- _Activity_
Let the line containing "left wrist: (573, 269)" serve as the first line of the answer and the final line of the entries as its last, with every line between copied exactly.

- _Supplied data_
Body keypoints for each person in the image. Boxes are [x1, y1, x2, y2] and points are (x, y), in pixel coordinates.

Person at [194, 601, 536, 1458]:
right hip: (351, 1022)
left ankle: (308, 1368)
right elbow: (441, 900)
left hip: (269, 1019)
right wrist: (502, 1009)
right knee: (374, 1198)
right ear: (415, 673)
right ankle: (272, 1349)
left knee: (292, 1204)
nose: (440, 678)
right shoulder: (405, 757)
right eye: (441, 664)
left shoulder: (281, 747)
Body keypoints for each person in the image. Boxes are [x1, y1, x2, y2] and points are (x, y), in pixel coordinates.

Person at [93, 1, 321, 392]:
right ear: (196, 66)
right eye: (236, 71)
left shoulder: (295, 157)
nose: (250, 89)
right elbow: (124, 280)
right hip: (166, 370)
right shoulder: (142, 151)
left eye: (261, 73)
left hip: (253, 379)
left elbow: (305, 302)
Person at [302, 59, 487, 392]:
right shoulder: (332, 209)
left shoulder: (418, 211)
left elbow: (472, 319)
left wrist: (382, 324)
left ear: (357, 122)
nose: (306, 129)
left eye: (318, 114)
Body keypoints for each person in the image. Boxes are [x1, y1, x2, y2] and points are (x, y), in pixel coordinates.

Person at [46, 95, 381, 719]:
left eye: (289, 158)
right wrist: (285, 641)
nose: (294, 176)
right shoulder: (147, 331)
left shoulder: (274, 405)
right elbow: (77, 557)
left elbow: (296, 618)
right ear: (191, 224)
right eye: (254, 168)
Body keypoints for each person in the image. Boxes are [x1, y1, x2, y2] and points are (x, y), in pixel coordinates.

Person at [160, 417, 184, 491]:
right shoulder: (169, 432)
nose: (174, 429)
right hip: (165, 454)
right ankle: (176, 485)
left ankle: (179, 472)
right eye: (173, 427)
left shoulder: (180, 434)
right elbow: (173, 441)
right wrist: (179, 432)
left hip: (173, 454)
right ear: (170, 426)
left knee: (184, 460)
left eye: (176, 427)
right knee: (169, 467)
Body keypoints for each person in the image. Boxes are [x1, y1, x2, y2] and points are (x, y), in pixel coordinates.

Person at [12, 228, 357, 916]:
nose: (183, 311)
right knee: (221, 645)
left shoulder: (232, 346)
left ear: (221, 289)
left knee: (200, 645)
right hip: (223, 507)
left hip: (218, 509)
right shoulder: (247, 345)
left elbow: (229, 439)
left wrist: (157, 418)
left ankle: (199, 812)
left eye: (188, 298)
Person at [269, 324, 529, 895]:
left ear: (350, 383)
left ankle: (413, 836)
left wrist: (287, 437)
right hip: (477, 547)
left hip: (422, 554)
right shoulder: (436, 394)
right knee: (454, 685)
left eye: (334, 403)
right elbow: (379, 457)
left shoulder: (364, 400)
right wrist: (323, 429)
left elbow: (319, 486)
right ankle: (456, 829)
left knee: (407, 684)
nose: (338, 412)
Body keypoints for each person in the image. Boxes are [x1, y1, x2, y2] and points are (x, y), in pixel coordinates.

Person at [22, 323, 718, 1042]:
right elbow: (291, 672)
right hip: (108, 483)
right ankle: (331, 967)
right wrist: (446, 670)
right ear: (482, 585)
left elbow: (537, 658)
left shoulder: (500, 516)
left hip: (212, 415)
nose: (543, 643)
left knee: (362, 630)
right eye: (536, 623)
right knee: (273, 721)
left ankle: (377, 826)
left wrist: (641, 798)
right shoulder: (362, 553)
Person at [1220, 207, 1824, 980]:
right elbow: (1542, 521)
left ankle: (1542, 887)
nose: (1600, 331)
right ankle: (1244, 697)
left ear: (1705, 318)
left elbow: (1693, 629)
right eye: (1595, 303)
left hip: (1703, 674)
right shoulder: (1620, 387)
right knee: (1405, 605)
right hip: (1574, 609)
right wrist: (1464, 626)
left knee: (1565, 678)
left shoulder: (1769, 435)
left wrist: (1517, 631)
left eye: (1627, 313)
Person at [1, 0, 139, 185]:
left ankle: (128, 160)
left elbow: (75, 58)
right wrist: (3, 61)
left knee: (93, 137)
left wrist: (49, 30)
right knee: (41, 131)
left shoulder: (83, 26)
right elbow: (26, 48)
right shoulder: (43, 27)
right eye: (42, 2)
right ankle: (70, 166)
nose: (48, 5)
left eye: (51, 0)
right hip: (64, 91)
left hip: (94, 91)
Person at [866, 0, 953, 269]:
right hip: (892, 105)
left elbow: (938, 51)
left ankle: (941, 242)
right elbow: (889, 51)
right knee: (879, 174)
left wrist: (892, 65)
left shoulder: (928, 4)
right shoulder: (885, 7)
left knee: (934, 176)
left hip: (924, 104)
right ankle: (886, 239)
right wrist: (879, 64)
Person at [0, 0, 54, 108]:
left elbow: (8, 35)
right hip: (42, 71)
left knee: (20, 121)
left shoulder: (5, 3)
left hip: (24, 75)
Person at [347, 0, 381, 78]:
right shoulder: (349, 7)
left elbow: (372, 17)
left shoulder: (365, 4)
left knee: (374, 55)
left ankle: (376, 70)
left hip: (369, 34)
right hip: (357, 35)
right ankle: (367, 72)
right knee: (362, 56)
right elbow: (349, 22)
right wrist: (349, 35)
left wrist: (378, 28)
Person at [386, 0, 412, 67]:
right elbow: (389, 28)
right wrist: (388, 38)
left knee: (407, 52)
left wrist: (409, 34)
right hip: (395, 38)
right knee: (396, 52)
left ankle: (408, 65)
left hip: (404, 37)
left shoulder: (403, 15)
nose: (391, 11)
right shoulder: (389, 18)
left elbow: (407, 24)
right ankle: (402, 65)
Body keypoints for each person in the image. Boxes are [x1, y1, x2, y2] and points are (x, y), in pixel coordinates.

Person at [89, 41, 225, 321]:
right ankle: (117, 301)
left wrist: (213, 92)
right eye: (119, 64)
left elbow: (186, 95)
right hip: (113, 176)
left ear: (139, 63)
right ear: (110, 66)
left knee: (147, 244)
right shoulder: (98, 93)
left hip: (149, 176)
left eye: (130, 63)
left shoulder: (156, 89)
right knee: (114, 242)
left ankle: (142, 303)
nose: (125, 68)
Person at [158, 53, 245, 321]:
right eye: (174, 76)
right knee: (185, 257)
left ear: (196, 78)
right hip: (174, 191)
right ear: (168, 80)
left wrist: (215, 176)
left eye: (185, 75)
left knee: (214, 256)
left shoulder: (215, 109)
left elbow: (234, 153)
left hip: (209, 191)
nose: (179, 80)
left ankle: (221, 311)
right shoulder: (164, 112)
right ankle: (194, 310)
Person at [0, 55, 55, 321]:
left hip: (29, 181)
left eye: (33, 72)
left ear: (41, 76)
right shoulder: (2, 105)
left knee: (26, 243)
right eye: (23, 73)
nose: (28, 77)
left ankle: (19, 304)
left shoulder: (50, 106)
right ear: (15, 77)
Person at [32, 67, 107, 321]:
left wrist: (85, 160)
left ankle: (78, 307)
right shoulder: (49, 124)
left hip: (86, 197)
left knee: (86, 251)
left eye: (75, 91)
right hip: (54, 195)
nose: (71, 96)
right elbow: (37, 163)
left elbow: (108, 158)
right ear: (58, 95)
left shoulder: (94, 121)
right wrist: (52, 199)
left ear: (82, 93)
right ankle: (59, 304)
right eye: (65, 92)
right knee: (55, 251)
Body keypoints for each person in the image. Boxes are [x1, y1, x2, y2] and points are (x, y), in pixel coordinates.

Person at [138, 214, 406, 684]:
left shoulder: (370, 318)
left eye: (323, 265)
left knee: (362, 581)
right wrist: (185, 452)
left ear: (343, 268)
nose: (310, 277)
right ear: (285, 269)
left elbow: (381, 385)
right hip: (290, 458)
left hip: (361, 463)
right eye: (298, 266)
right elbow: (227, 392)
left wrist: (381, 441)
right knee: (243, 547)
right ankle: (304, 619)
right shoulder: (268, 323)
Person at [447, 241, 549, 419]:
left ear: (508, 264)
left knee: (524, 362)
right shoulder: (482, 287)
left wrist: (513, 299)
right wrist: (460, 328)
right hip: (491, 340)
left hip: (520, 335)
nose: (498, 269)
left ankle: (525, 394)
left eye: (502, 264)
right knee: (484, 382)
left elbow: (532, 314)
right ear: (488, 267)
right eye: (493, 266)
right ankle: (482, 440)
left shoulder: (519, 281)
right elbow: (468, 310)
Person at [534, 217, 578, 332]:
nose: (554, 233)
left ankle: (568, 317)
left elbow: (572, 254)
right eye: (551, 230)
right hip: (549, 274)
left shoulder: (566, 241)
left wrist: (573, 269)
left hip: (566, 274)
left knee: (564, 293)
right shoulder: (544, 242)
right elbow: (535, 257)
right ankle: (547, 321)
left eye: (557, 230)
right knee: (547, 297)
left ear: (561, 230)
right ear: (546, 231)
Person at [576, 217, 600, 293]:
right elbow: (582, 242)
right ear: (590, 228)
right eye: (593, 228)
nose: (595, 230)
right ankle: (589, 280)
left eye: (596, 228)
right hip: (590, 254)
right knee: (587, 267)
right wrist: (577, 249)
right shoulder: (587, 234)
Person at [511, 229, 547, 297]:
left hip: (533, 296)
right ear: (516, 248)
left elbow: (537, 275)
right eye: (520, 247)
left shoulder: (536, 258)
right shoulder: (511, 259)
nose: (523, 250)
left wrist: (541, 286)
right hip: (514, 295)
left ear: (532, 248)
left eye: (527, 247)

- _Response to the task_
left wrist: (573, 269)
left hip: (566, 274)
left knee: (564, 293)
right shoulder: (544, 242)
right elbow: (535, 257)
right ankle: (547, 321)
left eye: (557, 230)
right knee: (547, 297)
left ear: (561, 230)
right ear: (546, 231)
Person at [576, 217, 600, 293]:
right elbow: (582, 242)
right ear: (590, 228)
right eye: (593, 228)
nose: (595, 230)
right ankle: (589, 280)
left eye: (596, 228)
right hip: (590, 254)
right knee: (587, 267)
right wrist: (577, 249)
right shoulder: (587, 234)
Person at [511, 229, 547, 297]:
left hip: (533, 296)
right ear: (516, 248)
left elbow: (537, 275)
right eye: (520, 247)
left shoulder: (536, 258)
right shoulder: (511, 259)
nose: (523, 250)
left wrist: (541, 286)
right hip: (514, 295)
left ear: (532, 248)
left eye: (527, 247)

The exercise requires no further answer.